When to write a playbook vs. a skill

The decision tree:
  • Write a playbook when the work is a role the agent plays (writing scripts, generating prompts, composing videos). Playbooks branch — the same playbook handles many sub-tasks. The producer playbook handles end-to-end and batch and save-as-template — three different sub-tasks, one role.
  • Write a skill when the work is a workflow with a single artifact (URL → research report, mp4 → eval report, project → template). Skills are linear — input → workflow → output. They have a slash command. They have hard invariants enforced by the skill body.
A red flag for the wrong choice: a skill that branches into “now you decide what to do next” is probably a playbook. A playbook that ends “produce this specific artifact at this specific path” is probably a skill.

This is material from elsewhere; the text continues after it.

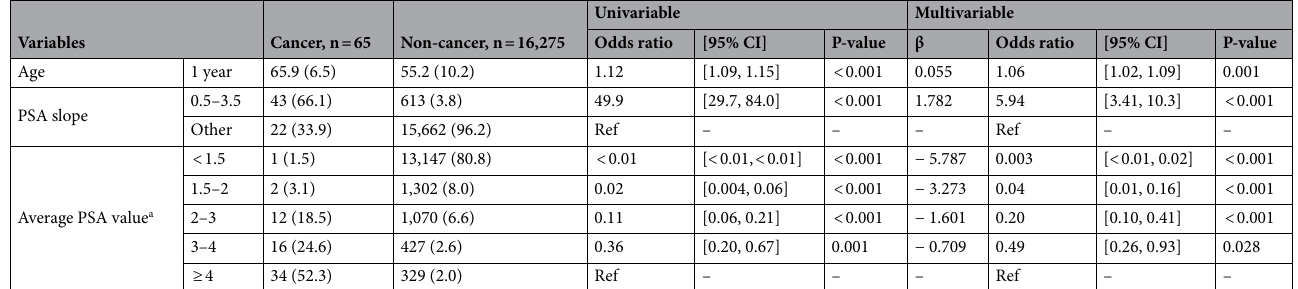
Table 1. Univariable and multivariable logistic regression analysis including age, PSA slope, and the average psa value as predictors (traning set). Continuous variable are preented as means (standard deviations). Categorical variables are presented as no. (%). CI confidence interval, PSA prostate-specific antigen. a Average of PSA measures taken at two or three time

The agent’s start-of-session discipline

From docs/playbooks/meta.md, five files to read at session start:
  1. AGENTS.md — auto-loaded by CLAUDE.md.
  2. MODELS.md — checked before every model call.
  3. CLI.md — verb / flag reference cheatsheet.
  4. The closest sibling postmortem under workspace/projects/<id>/postmortem/02-lessons.md.
  5. The matched playbook from AGENTS.md routing — read fully before acting.
The closest-sibling postmortem rule is the highest-leverage 10 minutes of a session. Sibling = same template kind, same category, same aesthetic register. Reading the lessons file from the closest prior project saves $5-20 of regen burn that would otherwise rediscover the same lessons.

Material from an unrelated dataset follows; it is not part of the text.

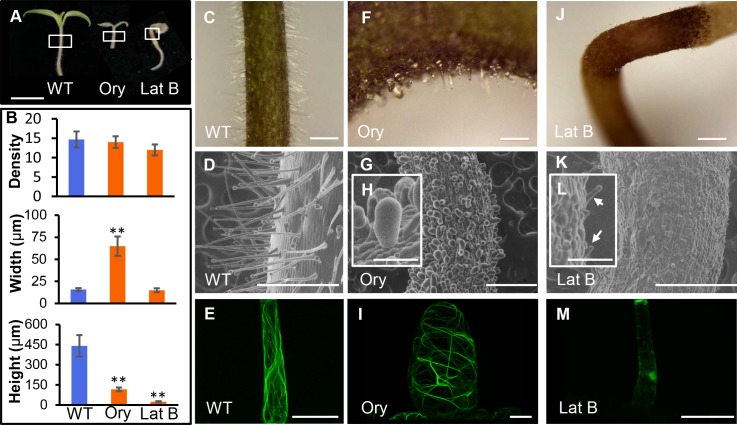
Effect of pharmacological disruption of microtubules and actin filaments on trichomes.(A) The seedling phenotype after four-day treatment with Oryzalin (Ory) and Latrunculin B (Lat B). (B) Disruption of microtubules and actin filaments dramatically changed the trichome morphology but did not inhibit trichome initiation (Statistic analysis of the trichomes density of over 100 hundred epidermal cells for each treatment). (C-E) Trichome morphology and Lifeact-eGFP in WT trichomes. (F-I) Treatment with Ory resulted in isotropically expanded cells (G, H) and horizontal actin bundles (I). (J-M) Treatment with Lat B caused the entire depolymerization of actin filaments (M) and decreased cell elongation (K, L). (D, G, J) are SEM micrographs and (E H K) are confocal images. A, Bar: 1 cm. C and I, Bar: 500 μm. F, Bar: 250 μm. D, G and J, Bar: 500 μm. E, H and K, Bar: 50 μm. H and L, Bar: 100 μm.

Adding a new playbook or skill

For a new playbook:
  1. Drop a docs/playbooks/<role>.md file. Start with “Read this when:” so the agent can confirm the match.
  2. List sub-docs at the top with a “When to read it” column.
  3. Add a row to the routing table in AGENTS.md mapping intent to the new playbook.
  4. (Optional) Add canonical utterances to docs/use-cases.md.
For a new skill:
  1. Create .agents/skills/<name>/SKILL.md with valid frontmatter (name, description ≤ 1536 chars).
  2. Pick a namespace — user for user-facing, maintainer for maintainer-only.
  3. Follow the section order — ## Trigger, ## Hard invariants, ## Workflow, ## Outputs, ## Cookbook.
  4. Run bun run lint:skills — CI runs the same lint.
  5. Add a row to the routing table in AGENTS.md if the skill should fire from a user-intent match.
See docs/skills-format.md for the full skill authoring guide, including the “writing a great description” section that covers the 1536-char trigger budget.